Shiro wiped a smear of sticky, violet berry dye on his already ruined trousers, adding another layer of battle stain. "Just don't miss the release lever in the heat of Vayne's inevitable apoplectic supernova. Timing is celestial."
"Please," Kuro scoffed, pulling a plump, slightly frost wrinkled fig from his seemingly bottomless pocket and tossing it to Shiro. "I've navigated Father's state banquets stone cold sober while nobles tried to poison my wine and marry me off to their simpering daughters. This?" He gestured at the lever, a simple, well oiled mechanism of salvaged wood and metal cunningly hidden behind a loose, moss covered brick. "This is child's play in the nursery of cosmic mischief. Eat. You'll need the stamina for the grand finale's inevitable sprint through corridors of outraged privilege."
Shiro bit into the fig. The burst of cloying sweetness clashed violently with the greenhouse's underlying stench of decay and frozen rot, a discordant note on the palate, a taste of stolen normalcy amidst the brewing storm. As he chewed, the crow returned. Not through the roof this time but gliding silently in through a broken side pane crusted with ice, landing lightly on the dusty, leaf littered floor near Kuro's boots with barely a whisper. This time, it didn't offer a fig stem. It dropped a small, tightly rolled shard of parchment, no larger than Shiro's thumb, encrusted with brittle, milky white frost that seemed to glow with a faint, internal luminescence, pulsing like a captured star in miniature.

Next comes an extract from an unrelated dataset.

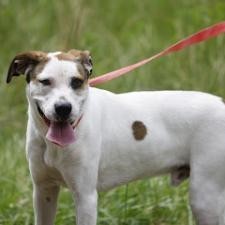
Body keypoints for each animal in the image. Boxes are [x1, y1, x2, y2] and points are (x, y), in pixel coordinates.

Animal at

Kuro picked it up, the unnatural cold biting his fingers even through his worn leather gloves, a shock that made him hiss softly. He carefully unrolled the fragile scrap. The frost crackled, falling away like shattered crystal, revealing spidery, ancient script that seemed etched into the paper itself, the ink a deep, unsettling blue black:
"…Twin Stars bleed…"
The words hung in the air, stark and ominous. Kuro stared at them, his usual flippancy momentarily frozen. His gaze flickered to Shiro's scarred palm, then to his own. Twin Stars. The compass they'd carved. The blood vow. The prophecy wasn't abstract; it was them. The crow watched, utterly still, its prismatic galaxy eyes fixed on Kuro, waiting. Then, a shadow crossed Kuro's face, not fear, but the grim weight of confirmation. He crushed the icy parchment under his heel, grinding it into the frozen dirt with a finality that echoed in the silent greenhouse. "Bad reviews already?" he said, forcing his voice into its usual sardonic cadence, though it lacked its usual effortless edge. "Critics these days. No patience for the rising action. No appreciation for dramatic tension." He avoided Shiro's questioning gaze, focusing instead on scuffing the last remnants of the glowing frost into the earth.
High above, glimpsed through the shattered ceiling, the real stars of Astralon's fading night blinked once, cold and indifferent, before being swallowed whole by the relentless, grey tide of dawn and the encroaching storm from the north. The true north they were bound to seek felt suddenly colder, heavier, written not just in blood, but in ice and prophecy.